◆ WORK TO COMPLETE
If an entry contains a picture, omit that picture and transcribe everything else exactly.

◆ DATA
◇ ◇ ◇ ◇ ◇

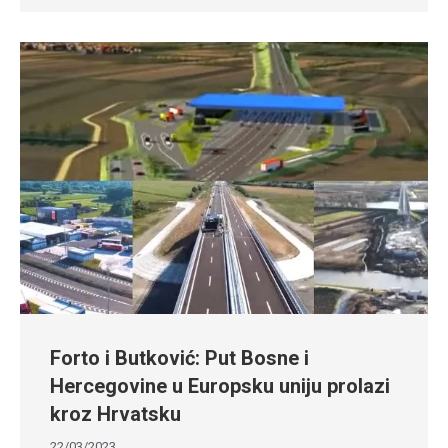
Forto i Butković: Put Bosne i
Hercegovine u Europsku uniju prolazi
kroz Hrvatsku
22/03/2023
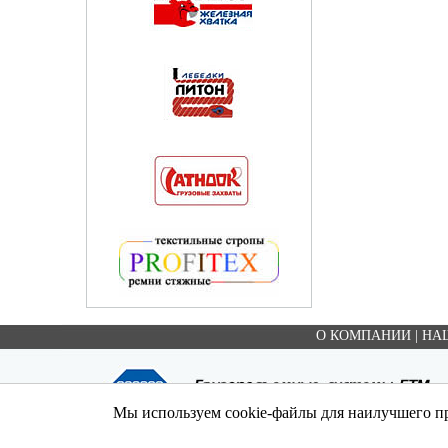
О КОМПАНИИ
|
НА
Мы используем cookie-файлы для наилучшего пр
Copyright ©ООО "ЕТМ" , 2003-2026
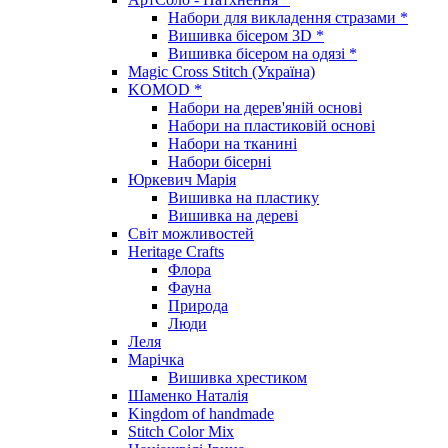
Набори для викладення стразами *
Вишивка бісером 3D *
Вишивка бісером на одязі *
Magic Cross Stitch (Україна)
KOMOD *
Набори на дерев'яній основі
Набори на пластиковій основі
Набори на тканині
Набори бісерні
Юркевич Марія
Вишивка на пластику
Вишивка на дереві
Світ можливостей
Heritage Crafts
Флора
Фауна
Природа
Люди
Леля
Марічка
Вишивка хрестиком
Шаменко Наталія
Kingdom of handmade
Stitch Color Mix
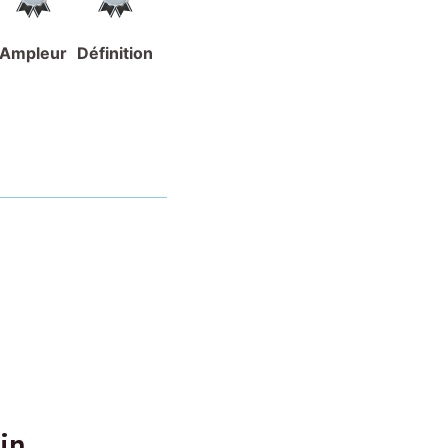
Ampleur
Définition
in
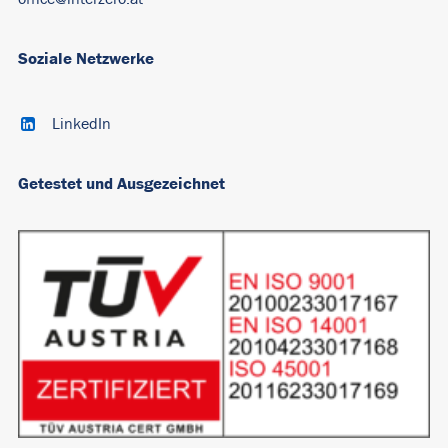
Soziale Netzwerke
LinkedIn
Getestet und Ausgezeichnet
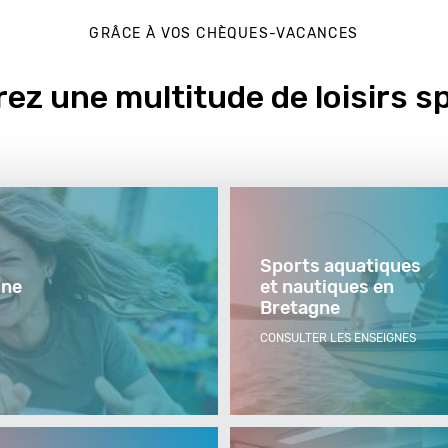
GRÂCE À VOS CHÈQUES-VACANCES
ez une multitude de loisirs s
Sports aquatiques
gne
et nautiques en
Bretagne
CONSULTER LES ENSEIGNES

◇ ◇ ◇ ◇ ◇

◆ WRITTEN SOLUTION
Forto i Butković: Put Bosne i
Hercegovine u Europsku uniju prolazi
kroz Hrvatsku
22/03/2023
О КОМПАНИИ
|
НА
Мы используем cookie-файлы для наилучшего пр
Copyright ©ООО "ЕТМ" , 2003-2026
Набори для викладення стразами *
Вишивка бісером 3D *
Вишивка бісером на одязі *
Magic Cross Stitch (Україна)
KOMOD *
Набори на дерев'яній основі
Набори на пластиковій основі
Набори на тканині
Набори бісерні
Юркевич Марія
Вишивка на пластику
Вишивка на дереві
Світ можливостей
Heritage Crafts
Флора
Фауна
Природа
Люди
Леля
Марічка
Вишивка хрестиком
Шаменко Наталія
Kingdom of handmade
Stitch Color Mix
Ampleur
Définition
in
Soziale Netzwerke
LinkedIn
Getestet und Ausgezeichnet
GRÂCE À VOS CHÈQUES-VACANCES
ez une multitude de loisirs s
Sports aquatiques
gne
et nautiques en
Bretagne
CONSULTER LES ENSEIGNES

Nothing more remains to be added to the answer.